Sachant qu’en général l’abstention profite au courant politique qui a le vent en poupe, en l’occurrence le FN, les autres partis encore en lice multiplient depuis dimanche les appels au vote. Le ton pour convaincre ces non-électeurs est tantôt séducteur, tantôt culpabilisant («bafouer un droit pour lequel d’autres sont morts»). Il a même pu être lyrique à l’image du tweet posté le 2 décembre par Christiane Taubira: «Ton vote? La part du colibri! Une goutte d’eau transportée par le bec et qui s’ajoute à une autre: sa part pour éteindre l’incendie.» Une élégante manière de dire que ne pas voter, c’est voter FN.
Mais personne encore n’avait osé la diatribe. C’est arrivé lundi matin. Dans sa chronique sur Europe 1, le philosophe Raphaël Enthoven s’en prend violemment à ceux qu’il décrit comme des «fainéants», «des ingrats», «des snobs», «des malhonnêtes», «des enfants gâtés», «des gagne-petit qui veulent des droits sans devoirs». Pour le chroniqueur, l’abstention est surtout «l’indice d’une inquiétante nullité du corps électoral» plus encore que celle de l’inanité de la classe politique. Sa chronique se termine par un slogan: «L’abstention, piège à cons», en référence au fameux «Elections, piège à cons», lancé par Sartre.
Voter, c’est se comporter en enfant
Le matin même sur France Inter, l’humoriste Charline Vanhoenacker démontrait, sur un ton badin, la raison pour laquelle la moitié de la France était une cible facile: un abstentionniste est un non-électeur, donc un absent, et les absents ont toujours tort. D’où son dicton du jour, jugé méprisant à l’égard de ceux qui ont mis un bulletin FN dans l’urne: «Un con qui vote aura toujours plus de poids que deux intellectuels qui s’abstiennent.»
Si Raphaël Enthoven n’a pas convaincu toute la twittosphère, il a réussi un joli coup: faire sortir les abstentionnistes de leur silence. Le premier à dégainer a été Guillaume Quintin sur son blog de Mediapart. Il rappelle qu’en France, voter est un droit. «Un droit, ça veut dire que j’ai la faculté de choisir de l’exercer… ou pas!» Un abstentionniste est donc un citoyen à part entière.
Le second, Paul Douard, explique sur le site Vice pourquoi il ne se déplace plus: «Voter est devenu une manière de se délester de toute responsabilité […] Voter fait de nous des enfants qui attendent tout des autres, qui se plaignent en permanence mais sont incapables de bouger, préférant attendre les prochaines élections.» Pour lui, il existe d’autres moyens de tisser la société à laquelle il croit: le réseau associatif, par exemple.

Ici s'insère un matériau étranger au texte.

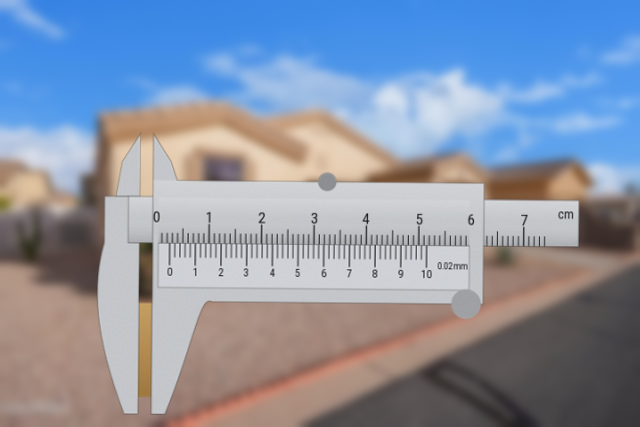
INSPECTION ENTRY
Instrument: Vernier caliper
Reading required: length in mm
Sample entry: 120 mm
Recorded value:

Utile, c’est-à-dire moins pire
Les abstentionnistes, dont le profil est tout sauf homogène, intéressent aussi les médias, qui se demandent: «Mais qu’est-ce qu’ils veulent?» Plusieurs raisons motivent leur non-choix: le manque d’appétit ou de connaissance de la chose publique; la lassitude ou l’écœurement face à une classe politique qui répète les mêmes erreurs et préoccupée surtout par le maintien de ses privilèges; l’impuissance des élus à changer le cours des choses, le vrai pouvoir étant ailleurs.
Pour beaucoup, voter n’est qu’une illusion démocratique quand il ne reste plus que le «vote utile», celui du moins pire. Ne pas exercer ce droit, est-ce une faute républicaine? comme le sous-entend Raphaël Enthoven. Il y aurait pourtant un moyen d’échapper à la peste et au choléra. Sur Twitter, l’aschtag #VoteBlanc connaît un succès croissant. Ceux qui l’utilisent demandent deux choses: que le vote blanc soit compté comme suffrage exprimé et qu’il puisse invalider une candidature s’il devait obtenir une majorité de 50% + 1. Une manière plus citoyenne de faire parler les sondages.